The Kentucky lawsuit was the second of its kind, after Louisiana, whose attorney general filed a civil action against the company in August.
“In this job, you go to where the threats are, and whether that threat is the increasing amounts of fraud in this space, or whether that is platforms like Roblox and TikTok and the social media space, or whether it’s violence in Louisville, you go to where the threats are,” Coleman said.
Two other lawsuits filed by Coleman’s office helped Kentucky secure settlement funds related to businesses’s roles in the opioid epidemic.
In January, Coleman announced Kroger Pharmacies agreed to pay $110 million to Kentucky.
The settlement came after Coleman filed the suit in February 2024, just one month into his tenure as attorney general. He alleged that between 2006 and 2019, more than 100 Kentucky Kroger pharmacies were responsible for more than 11% of all opioid pills dispensed in the state.
And in June, Coleman announced an additional $73 million settlement from Purdue Pharma, for their part in the opioid epidemic.

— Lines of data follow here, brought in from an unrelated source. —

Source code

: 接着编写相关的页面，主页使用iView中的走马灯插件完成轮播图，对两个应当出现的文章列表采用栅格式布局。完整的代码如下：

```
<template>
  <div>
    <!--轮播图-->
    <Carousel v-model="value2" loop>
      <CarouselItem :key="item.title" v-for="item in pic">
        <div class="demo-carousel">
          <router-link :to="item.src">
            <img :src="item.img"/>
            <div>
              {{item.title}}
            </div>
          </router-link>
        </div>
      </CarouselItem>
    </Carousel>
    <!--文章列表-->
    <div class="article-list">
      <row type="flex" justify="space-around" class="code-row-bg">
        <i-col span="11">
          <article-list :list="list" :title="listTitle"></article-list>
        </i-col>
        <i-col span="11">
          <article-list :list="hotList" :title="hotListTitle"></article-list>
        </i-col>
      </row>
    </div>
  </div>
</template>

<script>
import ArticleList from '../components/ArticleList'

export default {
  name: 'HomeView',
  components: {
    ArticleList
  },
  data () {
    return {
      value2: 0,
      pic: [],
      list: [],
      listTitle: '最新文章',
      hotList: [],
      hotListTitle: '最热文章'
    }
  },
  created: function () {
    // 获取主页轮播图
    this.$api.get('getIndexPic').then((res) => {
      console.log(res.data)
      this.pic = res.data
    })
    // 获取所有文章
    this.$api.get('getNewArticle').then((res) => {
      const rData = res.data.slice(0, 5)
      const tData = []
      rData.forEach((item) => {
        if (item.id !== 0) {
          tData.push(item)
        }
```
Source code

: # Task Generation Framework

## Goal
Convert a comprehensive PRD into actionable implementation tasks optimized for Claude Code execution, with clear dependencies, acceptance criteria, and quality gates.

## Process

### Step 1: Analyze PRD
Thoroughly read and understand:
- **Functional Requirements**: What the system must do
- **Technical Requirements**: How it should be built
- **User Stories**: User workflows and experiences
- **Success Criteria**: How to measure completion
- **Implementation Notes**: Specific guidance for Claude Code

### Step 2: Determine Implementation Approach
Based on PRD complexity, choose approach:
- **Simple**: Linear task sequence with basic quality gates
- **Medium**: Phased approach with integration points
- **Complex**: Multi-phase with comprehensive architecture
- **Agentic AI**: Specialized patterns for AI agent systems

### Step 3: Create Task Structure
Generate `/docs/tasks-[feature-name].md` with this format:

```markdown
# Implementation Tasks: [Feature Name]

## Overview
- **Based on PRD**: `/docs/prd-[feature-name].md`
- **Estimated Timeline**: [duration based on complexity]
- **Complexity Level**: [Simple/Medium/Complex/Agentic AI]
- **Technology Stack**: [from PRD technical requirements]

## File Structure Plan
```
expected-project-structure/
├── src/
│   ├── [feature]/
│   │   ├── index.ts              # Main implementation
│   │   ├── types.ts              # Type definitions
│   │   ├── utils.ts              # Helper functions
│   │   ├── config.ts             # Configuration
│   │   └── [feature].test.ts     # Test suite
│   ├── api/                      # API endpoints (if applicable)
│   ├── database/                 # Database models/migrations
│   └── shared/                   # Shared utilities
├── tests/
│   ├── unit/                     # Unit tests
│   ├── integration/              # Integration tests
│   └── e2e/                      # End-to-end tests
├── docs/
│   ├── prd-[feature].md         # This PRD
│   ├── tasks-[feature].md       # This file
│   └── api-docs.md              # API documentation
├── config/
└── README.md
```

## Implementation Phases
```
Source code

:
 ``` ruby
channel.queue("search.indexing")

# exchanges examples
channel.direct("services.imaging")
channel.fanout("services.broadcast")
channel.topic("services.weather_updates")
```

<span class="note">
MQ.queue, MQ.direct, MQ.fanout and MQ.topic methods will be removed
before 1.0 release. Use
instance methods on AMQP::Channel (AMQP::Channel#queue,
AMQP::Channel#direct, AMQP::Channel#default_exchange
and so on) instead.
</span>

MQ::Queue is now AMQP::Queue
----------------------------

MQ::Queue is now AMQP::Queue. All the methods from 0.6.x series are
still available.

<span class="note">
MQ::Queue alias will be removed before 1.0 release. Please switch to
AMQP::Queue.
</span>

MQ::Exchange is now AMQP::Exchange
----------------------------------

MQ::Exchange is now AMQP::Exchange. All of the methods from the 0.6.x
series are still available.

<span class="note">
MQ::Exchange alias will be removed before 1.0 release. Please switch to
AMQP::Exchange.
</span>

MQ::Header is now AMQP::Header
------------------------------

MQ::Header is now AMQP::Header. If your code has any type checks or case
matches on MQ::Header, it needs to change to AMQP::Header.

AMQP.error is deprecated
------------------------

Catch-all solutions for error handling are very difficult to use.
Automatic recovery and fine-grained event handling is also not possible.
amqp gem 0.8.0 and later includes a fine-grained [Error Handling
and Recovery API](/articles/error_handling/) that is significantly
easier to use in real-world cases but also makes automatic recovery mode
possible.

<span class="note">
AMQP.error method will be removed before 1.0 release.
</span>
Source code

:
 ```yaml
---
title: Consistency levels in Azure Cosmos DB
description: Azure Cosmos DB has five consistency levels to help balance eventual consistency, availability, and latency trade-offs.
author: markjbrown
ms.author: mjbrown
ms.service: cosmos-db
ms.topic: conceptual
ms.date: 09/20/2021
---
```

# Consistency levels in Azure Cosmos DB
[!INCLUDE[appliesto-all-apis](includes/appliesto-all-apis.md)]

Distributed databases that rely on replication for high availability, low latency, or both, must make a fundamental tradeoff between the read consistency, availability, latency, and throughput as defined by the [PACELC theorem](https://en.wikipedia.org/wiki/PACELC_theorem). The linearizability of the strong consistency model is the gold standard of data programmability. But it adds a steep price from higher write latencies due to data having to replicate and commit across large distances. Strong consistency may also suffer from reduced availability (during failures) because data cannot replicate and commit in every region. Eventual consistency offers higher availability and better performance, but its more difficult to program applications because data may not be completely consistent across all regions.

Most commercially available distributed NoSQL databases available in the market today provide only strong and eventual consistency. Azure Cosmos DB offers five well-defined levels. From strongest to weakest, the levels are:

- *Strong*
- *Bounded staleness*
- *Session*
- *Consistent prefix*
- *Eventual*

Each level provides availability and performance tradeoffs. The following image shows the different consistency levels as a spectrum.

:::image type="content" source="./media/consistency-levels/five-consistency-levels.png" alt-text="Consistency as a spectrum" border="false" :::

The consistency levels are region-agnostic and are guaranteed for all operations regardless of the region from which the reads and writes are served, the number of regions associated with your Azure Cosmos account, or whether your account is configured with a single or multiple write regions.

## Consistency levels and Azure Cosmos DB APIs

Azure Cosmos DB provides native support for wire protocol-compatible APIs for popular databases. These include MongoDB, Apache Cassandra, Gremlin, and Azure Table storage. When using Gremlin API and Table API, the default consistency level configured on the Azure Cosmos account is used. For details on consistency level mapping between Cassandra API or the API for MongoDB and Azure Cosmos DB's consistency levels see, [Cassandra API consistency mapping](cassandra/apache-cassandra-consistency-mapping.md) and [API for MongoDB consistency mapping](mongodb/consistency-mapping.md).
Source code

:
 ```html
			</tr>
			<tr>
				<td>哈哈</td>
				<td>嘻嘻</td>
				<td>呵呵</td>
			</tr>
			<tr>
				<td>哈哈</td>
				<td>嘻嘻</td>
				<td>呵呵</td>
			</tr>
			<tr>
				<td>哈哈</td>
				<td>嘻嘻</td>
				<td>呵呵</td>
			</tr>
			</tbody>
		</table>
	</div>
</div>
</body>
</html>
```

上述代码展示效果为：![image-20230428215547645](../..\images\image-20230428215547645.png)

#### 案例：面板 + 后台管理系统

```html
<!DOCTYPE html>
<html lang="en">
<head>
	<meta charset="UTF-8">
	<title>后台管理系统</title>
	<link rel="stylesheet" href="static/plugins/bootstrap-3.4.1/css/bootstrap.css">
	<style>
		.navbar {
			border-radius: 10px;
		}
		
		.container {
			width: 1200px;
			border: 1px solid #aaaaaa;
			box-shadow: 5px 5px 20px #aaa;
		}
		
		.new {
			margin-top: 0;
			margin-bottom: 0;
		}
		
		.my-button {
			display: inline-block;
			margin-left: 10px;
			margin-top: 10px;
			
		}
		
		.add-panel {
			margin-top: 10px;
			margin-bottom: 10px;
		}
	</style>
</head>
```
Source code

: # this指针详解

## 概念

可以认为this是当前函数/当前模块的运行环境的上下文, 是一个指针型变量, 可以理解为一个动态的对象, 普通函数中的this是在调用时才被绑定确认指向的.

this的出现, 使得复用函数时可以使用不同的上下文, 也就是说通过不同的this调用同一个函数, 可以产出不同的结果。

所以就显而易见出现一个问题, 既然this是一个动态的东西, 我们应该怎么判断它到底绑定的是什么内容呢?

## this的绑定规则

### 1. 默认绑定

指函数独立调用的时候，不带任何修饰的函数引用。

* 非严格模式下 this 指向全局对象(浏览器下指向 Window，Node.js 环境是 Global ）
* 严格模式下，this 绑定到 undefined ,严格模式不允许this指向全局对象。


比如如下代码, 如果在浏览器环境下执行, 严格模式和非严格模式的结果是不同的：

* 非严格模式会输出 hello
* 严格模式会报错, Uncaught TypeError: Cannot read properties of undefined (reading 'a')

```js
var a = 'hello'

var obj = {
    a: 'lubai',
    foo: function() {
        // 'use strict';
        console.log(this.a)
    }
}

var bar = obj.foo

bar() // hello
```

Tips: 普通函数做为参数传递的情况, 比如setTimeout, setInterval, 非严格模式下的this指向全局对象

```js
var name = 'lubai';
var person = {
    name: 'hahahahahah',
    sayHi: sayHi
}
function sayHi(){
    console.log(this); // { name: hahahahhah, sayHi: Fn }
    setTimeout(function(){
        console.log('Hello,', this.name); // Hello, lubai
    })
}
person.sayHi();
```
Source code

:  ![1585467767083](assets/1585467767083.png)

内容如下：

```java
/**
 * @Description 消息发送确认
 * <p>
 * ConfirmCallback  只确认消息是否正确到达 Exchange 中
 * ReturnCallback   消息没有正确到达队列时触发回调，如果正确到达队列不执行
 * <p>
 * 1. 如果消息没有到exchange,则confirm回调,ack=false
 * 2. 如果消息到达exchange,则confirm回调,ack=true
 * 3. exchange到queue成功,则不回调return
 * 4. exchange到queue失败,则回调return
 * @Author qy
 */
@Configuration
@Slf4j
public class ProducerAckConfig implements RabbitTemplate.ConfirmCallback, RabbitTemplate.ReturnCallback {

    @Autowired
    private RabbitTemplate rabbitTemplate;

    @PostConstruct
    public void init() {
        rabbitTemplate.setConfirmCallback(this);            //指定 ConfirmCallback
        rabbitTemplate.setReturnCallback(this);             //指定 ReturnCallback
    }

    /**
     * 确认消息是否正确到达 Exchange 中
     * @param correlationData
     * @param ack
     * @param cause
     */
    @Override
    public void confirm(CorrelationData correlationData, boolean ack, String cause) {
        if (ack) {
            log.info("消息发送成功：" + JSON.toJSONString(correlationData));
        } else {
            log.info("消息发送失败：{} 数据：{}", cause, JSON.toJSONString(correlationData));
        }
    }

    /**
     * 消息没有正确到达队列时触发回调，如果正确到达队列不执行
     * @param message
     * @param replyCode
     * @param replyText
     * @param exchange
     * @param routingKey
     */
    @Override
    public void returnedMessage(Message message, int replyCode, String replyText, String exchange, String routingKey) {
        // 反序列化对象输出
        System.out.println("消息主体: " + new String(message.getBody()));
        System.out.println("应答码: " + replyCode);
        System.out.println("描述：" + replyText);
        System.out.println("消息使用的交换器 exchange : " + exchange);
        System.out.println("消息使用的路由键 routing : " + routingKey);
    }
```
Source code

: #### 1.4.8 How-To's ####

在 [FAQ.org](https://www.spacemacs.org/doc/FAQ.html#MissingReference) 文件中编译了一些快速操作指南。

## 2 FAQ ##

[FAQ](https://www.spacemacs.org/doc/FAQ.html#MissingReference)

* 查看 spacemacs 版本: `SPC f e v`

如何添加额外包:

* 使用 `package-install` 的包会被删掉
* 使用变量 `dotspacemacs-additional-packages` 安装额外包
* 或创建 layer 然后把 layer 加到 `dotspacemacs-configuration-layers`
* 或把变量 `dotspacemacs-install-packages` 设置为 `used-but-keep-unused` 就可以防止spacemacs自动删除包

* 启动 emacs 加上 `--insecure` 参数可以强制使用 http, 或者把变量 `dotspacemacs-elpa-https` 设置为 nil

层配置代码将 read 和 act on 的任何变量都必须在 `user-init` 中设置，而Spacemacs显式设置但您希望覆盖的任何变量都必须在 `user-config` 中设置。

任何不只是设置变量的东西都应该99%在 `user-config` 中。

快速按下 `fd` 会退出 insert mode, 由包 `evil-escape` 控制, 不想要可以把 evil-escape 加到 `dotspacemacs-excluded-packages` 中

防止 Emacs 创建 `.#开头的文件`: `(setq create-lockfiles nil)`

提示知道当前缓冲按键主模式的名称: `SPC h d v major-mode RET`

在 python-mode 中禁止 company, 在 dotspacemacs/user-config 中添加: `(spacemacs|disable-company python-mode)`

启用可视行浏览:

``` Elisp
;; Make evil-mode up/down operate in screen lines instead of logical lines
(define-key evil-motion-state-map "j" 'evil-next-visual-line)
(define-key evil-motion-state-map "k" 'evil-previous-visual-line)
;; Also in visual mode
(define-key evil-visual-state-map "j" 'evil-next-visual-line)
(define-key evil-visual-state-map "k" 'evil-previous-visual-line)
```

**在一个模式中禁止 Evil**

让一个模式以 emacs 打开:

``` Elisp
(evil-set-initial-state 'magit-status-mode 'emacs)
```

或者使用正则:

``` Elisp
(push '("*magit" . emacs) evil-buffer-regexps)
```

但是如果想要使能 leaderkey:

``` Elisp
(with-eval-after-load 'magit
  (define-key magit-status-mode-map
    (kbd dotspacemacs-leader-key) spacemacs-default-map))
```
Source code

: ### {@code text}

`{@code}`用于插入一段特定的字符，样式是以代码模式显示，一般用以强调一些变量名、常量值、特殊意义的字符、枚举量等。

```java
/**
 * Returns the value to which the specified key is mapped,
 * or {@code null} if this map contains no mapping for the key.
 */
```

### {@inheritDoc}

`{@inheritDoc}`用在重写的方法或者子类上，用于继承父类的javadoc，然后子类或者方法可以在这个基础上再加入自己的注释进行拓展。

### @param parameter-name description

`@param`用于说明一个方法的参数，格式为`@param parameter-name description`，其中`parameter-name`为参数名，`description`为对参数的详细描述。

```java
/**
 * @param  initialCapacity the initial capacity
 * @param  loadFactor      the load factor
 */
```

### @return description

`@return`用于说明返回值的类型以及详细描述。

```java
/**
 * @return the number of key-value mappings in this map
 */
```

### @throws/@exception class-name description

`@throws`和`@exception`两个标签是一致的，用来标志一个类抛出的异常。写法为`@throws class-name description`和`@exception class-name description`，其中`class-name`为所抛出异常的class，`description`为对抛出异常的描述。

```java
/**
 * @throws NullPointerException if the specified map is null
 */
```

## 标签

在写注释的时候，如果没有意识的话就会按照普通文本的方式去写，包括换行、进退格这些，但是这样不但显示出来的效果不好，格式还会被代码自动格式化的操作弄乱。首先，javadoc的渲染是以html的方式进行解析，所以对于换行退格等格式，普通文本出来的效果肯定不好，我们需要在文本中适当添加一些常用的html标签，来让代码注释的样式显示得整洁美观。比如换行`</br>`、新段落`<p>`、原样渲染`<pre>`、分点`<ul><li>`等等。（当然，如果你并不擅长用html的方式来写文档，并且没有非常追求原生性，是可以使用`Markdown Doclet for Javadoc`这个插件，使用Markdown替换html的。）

The settlement was the result of a national lawsuit against the pharmaceutical company that created OxyContin. It’s the second-largest sum of settlement money secured under Coleman.
At that time, the total amount secured by Kentucky in opioid lawsuit settlement money was $1.07 billion.
Collaboration with law enforcement
In January, Steven Sheangshang, 47, was sentenced to life in prison for the May 2023 fatal shooting of Scott County Deputy Caleb Conley during a traffic stop.
Coleman said the decision of his office to not pursue the death penalty came after consultation with prosecution, law enforcement and the Conley family, who did not want to drag out legal proceedings.
“At the beginning of this year, I sat in a courtroom in Georgetown as we prosecuted the killer of Caleb Conley, a young deputy that gave his life on the side of I-75; we prosecuted that case,” Coleman said. “We were able to achieve life without possibility of parole, plus 70 years.”
And in the final weeks of 2025, Coleman received a text message from Scott County Sheriff Jeremy Nettles, that contained a photo of a shield with two scuff marks on it.
Nettles told Coleman body shields the AG’s office helped secure saved the lives of two deputies in a stand-off.
It was a full-circle moment for Kentucky’s top law enforcement official, who said it showed how his office can collaborate with law enforcement.
The armor was supplied when a deputy told Coleman 20% of law enforcement do not possess proper equipment.
Coleman went before the Kentucky legislature, which approved $15 million in funding for a body armor program that supplied 2,400 Kevlar vests and 14,000 pieces of equipment such as shields, plates and helmets.
“One of those shields saved the life of a couple of sheriff’s deputies, in the same sheriff’s office that lost a deputy,” Coleman said. “That’s what I’m most proud about. This job is about supporting the men and women of law enforcement as the chief law enforcement officer, and zealously collaborating and being focused on the mission.”